# washington county



## reflexman (Sep 3, 2016)

what happened to the Washington county guys n gals were on the Washington Johnson line no monsters but we got some 110 to 125 in bucks on cams anybody else got some up n comers


----------



## jtomczak (Sep 16, 2016)

Food plots going in this weekend. Praying for rain.


----------



## imkevdog (Sep 18, 2016)

put mine in two weeks ago got some rain, hoping I get check on them this coming weekend


----------



## jtomczak (Sep 20, 2016)

Saw a doe and a young 6pt on Saturday.


----------



## DMonahan (Sep 25, 2016)

Plots went in last weekend. I'll be in the stand Friday afternoon


----------



## jtomczak (Sep 26, 2016)

Nice Washington County buck on Truck Buck!


----------



## jtomczak (Oct 7, 2016)

*Praying for rain today!*

We need it bad.


----------



## reflexman (Oct 14, 2016)

looks like a front moving thru next Thursday with rain  n cool temps behind it


----------



## fishingtiger (Oct 14, 2016)

I hope so. I finally got my seed in the ground last weekend. Hoping some rain gets to it before the turkeys.


----------



## reflexman (Oct 15, 2016)

this is a late start to gun opener n with the weather I think we will have some good prerut activity n in the upper 40s in am been a long hot summer im pumped I think some good bucks will hit the ground next Saturday . I am a hardcore bow hunter but just been to hot n dry good luck to all in the woods.


----------



## DMonahan (Oct 20, 2016)

I'll be in the woods tomorrow afternoon. I am more excited than a kid on Christmas Eve


----------



## jtomczak (Oct 24, 2016)

*Success*

We've been watching this 3.5 year old 8 point for a couple of weeks on camera.

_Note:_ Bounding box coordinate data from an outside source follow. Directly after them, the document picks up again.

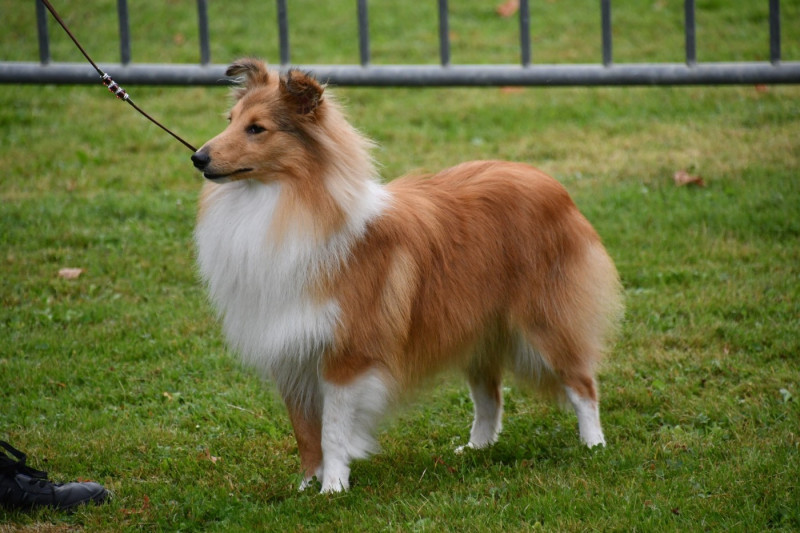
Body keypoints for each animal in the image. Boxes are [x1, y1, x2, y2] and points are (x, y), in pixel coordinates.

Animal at [191, 59, 623, 493]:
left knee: (582, 384)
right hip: (474, 327)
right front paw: (307, 485)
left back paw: (593, 444)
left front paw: (333, 487)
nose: (198, 158)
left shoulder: (347, 355)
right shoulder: (290, 353)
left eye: (257, 129)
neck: (284, 202)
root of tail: (551, 183)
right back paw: (477, 448)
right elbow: (304, 431)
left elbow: (333, 430)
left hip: (543, 323)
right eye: (230, 120)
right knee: (490, 396)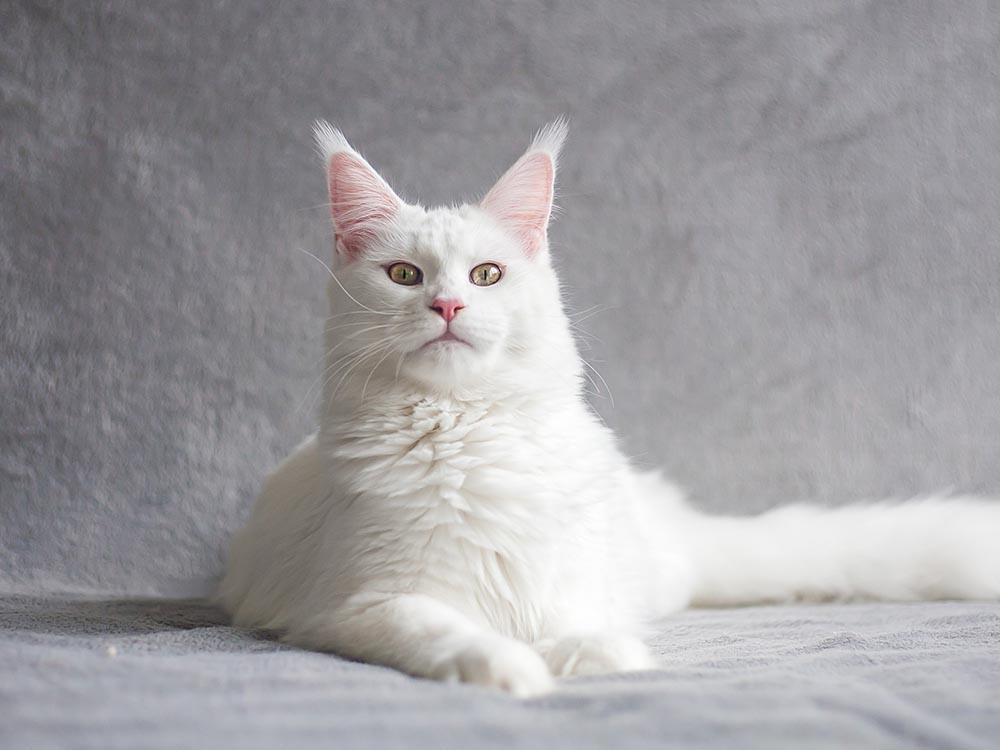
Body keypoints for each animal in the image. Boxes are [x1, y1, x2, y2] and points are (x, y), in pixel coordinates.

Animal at [221, 120, 1000, 696]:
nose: (447, 306)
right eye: (405, 275)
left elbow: (572, 620)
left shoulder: (563, 576)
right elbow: (449, 632)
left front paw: (590, 655)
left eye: (486, 275)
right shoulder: (362, 603)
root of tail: (669, 523)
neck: (468, 427)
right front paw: (507, 668)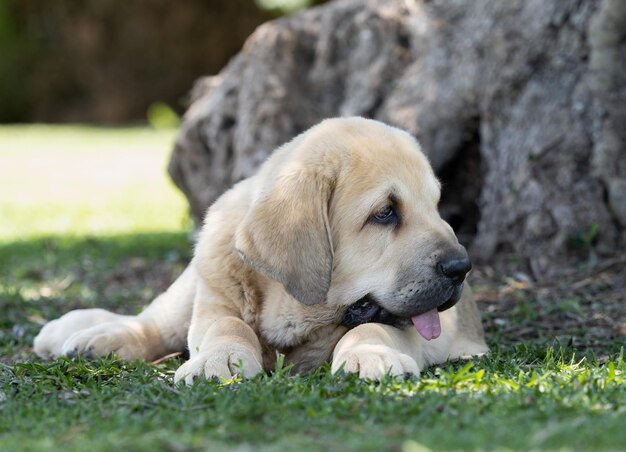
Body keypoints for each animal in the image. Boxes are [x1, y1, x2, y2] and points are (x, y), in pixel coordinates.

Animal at [34, 116, 486, 382]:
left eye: (435, 205)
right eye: (386, 213)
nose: (461, 268)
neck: (295, 311)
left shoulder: (409, 326)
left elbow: (373, 327)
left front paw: (370, 356)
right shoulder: (214, 306)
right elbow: (227, 326)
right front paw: (219, 360)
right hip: (192, 286)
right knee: (153, 323)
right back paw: (98, 336)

Hunted hard all weekend and sealed the deal last night. He wasn't stinking and his hocks were clean.

My buddy hunts 40 acres right next to me and got on board with QDM 5 years ago after initially thinking 40 acres wasn't enough to grow good deer. This is the 3rd year in a row he's encountered a 3.5 or better buck.

He got this 3.5 11 point right around when I did!


----------



## DMonahan (Nov 2, 2016)

Anyone seeing any chasing in WACO?


----------



## BuckinFish (Nov 10, 2016)

TTT, anything?


----------



## BuckinFish (Nov 13, 2016)

Past two weekends turned up a couple mediocre bucks and a few does.  I didn't witness any chasing, been too warm but I hated to leave today as the cold moved in with the rain.  It will be interesting to hear about the next day or so.


----------



## screedee (Nov 17, 2016)

Hunted last WED-MON, saw no chasing, few other guys said they did but I dont know.  Havent really seen the woods come alive yet. Looks like a blowout this weekend with 20+mph winds (Deepstep)


----------